I feel like the reason where I/we messed up a lot was a mix of a few things:
1) How players will interact with the rules we made?
IMO, I feel like we tried to make a middle ground of not-super complicated rules and complicated rules. We shouldve chosen one extreme and lived with it, but the more rules and the more complicated the rules, the harder it is for everyone. About the walls and raiding, a rule of "walls can only be x height" mightve done some good, with the inclusion of enderpearls and elytra/etc. The reason elytras werent there from the beginning is a) theyre in the end and it was supposed to take ya'll a hot minute to get them. and b) heroes didn't play nicely with them/we hadn't added them to the allowed shit.
Another bitch was locks. The raiding rule worked great for old LoP imo, and that was the motivating force in allowing that rule, but locks were a different beast this time around. We shouldve put some hard limits around them, or not allowed them at all. Redstone was meant to be rare and slow down the lock building, but that did fuck all.
2) How players will spend their time and what do they have to strive for?
The only initial goal that we had for players was the broken class progression, brand-new city building, and getting to the end with the somewhat expensive recipe for eyes of ender. I had thought that the end would take you guys at LEAST a month or two, not a week, and I had hoped that more people would care about it. It was an experiment that didn't go as well as I'd hoped. If I were to plan a new SMP, it is something that I would look at, but if I did I would have a much longer thought and consideration for what it would really do.
Once the cities were built, and everyone had class progression with the BROKEN classes and skills done, I/we weren't ready with new shit at hand. I said it multiple times to myself and others, and had several say it to me, that we shoudlve had shit ready before release. Like, shit done, just enable a config or press a button and implement new stuff, so we're not panicking and scrambling at the last fucking second to try to pull some quality material out of our eye holes.
3) Are you actually fucking ready to release the server?
I single-handedly dropped the ball on this one. Everyone told me to wait, and be ready, but here's what was going through my mind: We have to generate hype, not better time than the present. With hype came pressure to get it done and KEEP the hype up, not say "Oh hey smp" then not mention anything new for 8 months. I think we did well with the hype, because the signup and release had GREAT turnouts, but I didn't live up to my own or other's expectations. I rushed the release date, and shouldve kept my fucking mouth shut until it was ready. There was pressure from the Admin team, from my own smp team that had already gotten burned out on it before release, and on myself who was already getting burned out before release.
On top of that, things that I THOUGHT would be ready, weren't. Heroes worked great before the update I did RIGHT BEFORE RELEASE which broke a ton of the skills and classes, and I didn't know they were broken until after release, because I hadn't properly tested it. Then Kainzo and his team took their sweet time fixing it.
If I was still on at this point, I would cut my losses, take a very thorough survey and take a serious hard look with the team and what went wrong, what went right, and how to play those strengths and weaknesses for the next iteration.
What I would change, definitely:
Ditch the hard-drawn family lines.
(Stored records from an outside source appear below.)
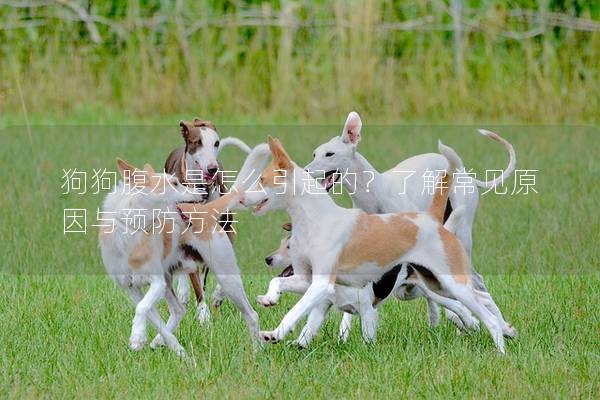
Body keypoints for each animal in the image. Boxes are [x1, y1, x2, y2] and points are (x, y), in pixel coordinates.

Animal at [163, 118, 252, 322]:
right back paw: (183, 293)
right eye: (198, 142)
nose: (213, 168)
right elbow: (197, 282)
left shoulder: (226, 231)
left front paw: (218, 296)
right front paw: (204, 315)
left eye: (216, 143)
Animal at [241, 137, 512, 354]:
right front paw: (269, 299)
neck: (316, 217)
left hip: (450, 281)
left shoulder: (321, 284)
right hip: (438, 283)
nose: (241, 198)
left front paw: (275, 333)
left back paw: (500, 349)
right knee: (481, 298)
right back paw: (507, 330)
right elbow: (279, 282)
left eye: (262, 179)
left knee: (485, 312)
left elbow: (296, 311)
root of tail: (432, 220)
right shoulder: (305, 279)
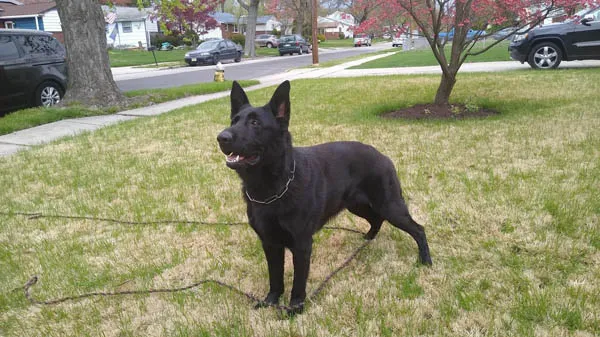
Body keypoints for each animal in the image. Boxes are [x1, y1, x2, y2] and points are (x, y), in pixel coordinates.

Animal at [216, 80, 432, 314]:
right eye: (234, 121)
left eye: (255, 123)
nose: (221, 138)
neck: (274, 188)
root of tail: (383, 156)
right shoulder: (270, 243)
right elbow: (275, 278)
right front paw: (271, 302)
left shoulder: (302, 244)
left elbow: (298, 283)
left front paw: (295, 308)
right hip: (358, 206)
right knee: (376, 219)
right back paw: (368, 239)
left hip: (390, 207)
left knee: (418, 229)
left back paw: (425, 260)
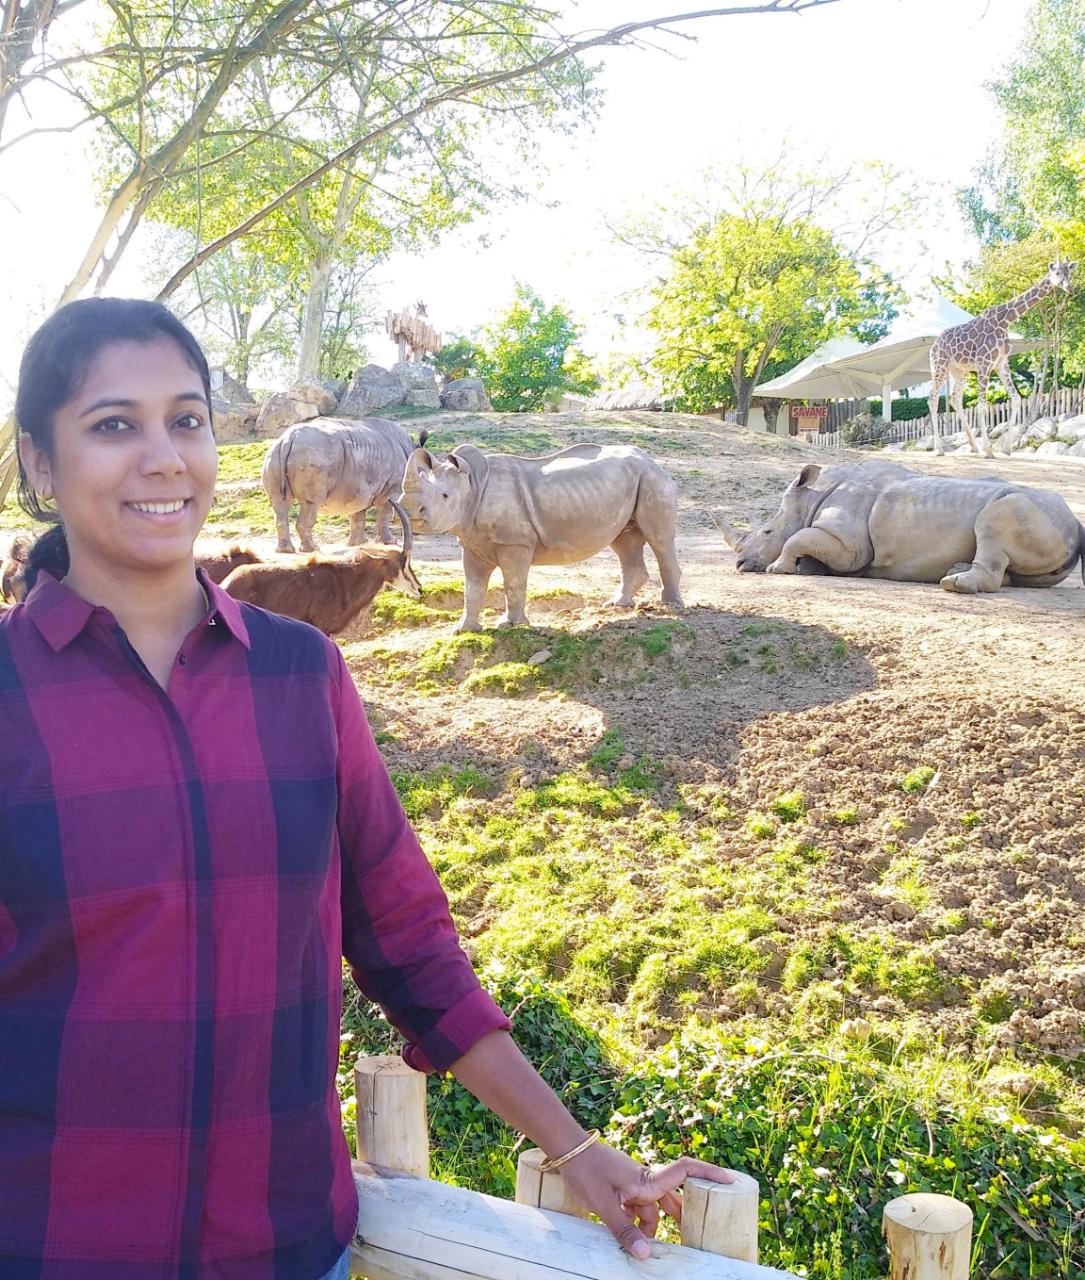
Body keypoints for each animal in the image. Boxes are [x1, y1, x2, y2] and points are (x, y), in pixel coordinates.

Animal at [926, 258, 1074, 455]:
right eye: (1057, 273)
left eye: (1069, 273)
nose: (1069, 287)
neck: (1005, 321)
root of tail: (933, 346)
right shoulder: (984, 363)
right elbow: (982, 406)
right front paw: (989, 451)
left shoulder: (1001, 363)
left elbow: (1016, 399)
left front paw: (1006, 449)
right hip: (939, 366)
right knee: (933, 399)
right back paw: (940, 449)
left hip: (958, 370)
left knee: (954, 398)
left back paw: (973, 446)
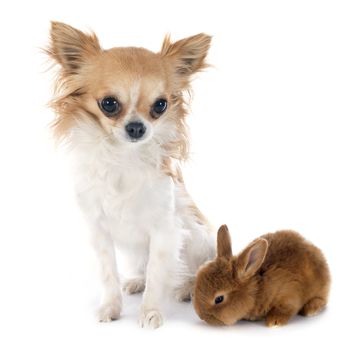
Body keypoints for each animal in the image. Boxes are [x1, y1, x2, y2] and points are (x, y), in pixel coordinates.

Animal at [193, 226, 330, 326]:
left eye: (219, 299)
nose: (202, 316)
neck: (257, 289)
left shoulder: (288, 294)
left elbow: (285, 309)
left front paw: (274, 322)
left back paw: (311, 309)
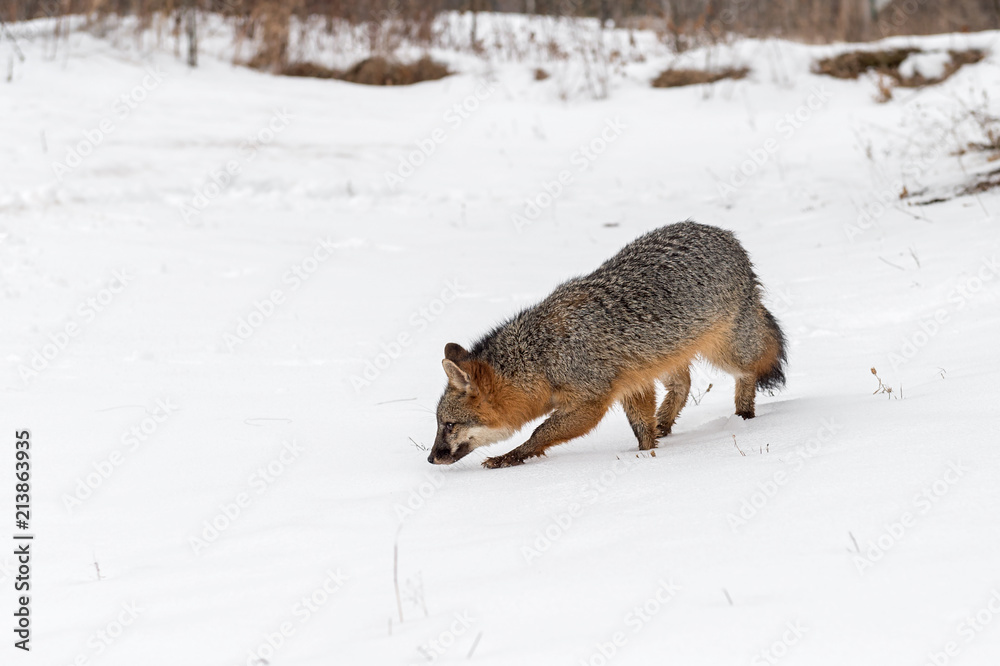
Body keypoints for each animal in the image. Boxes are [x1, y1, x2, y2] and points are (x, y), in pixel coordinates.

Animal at [428, 221, 787, 469]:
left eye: (448, 425)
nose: (431, 458)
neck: (543, 355)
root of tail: (721, 232)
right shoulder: (632, 384)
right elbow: (641, 427)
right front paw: (648, 452)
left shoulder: (592, 401)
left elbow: (540, 432)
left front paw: (509, 458)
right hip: (665, 358)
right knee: (682, 385)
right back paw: (665, 424)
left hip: (726, 352)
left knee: (747, 373)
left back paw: (744, 416)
Let people make their own clans, where they want, with who they want, for a cost, no land claiming/anti-grief, just disallow griefing. No 'complicated' clicking a sign to join a family. Leader with enough money does command to pay price to become official leader, then invites who they please, if they please.
I think the biomebundle/terraincontrol map was great, but put less effort into the biomes and more into the structures and the loot. Add more structures, change the loot around, and make it worthwhile to explore. Add bigger dungeons manually.
Ditch the spawnworld, it did nothing. Make a small beginning town in the center of the map, not a huge fancy city, just a small village that might have a few necessity shops.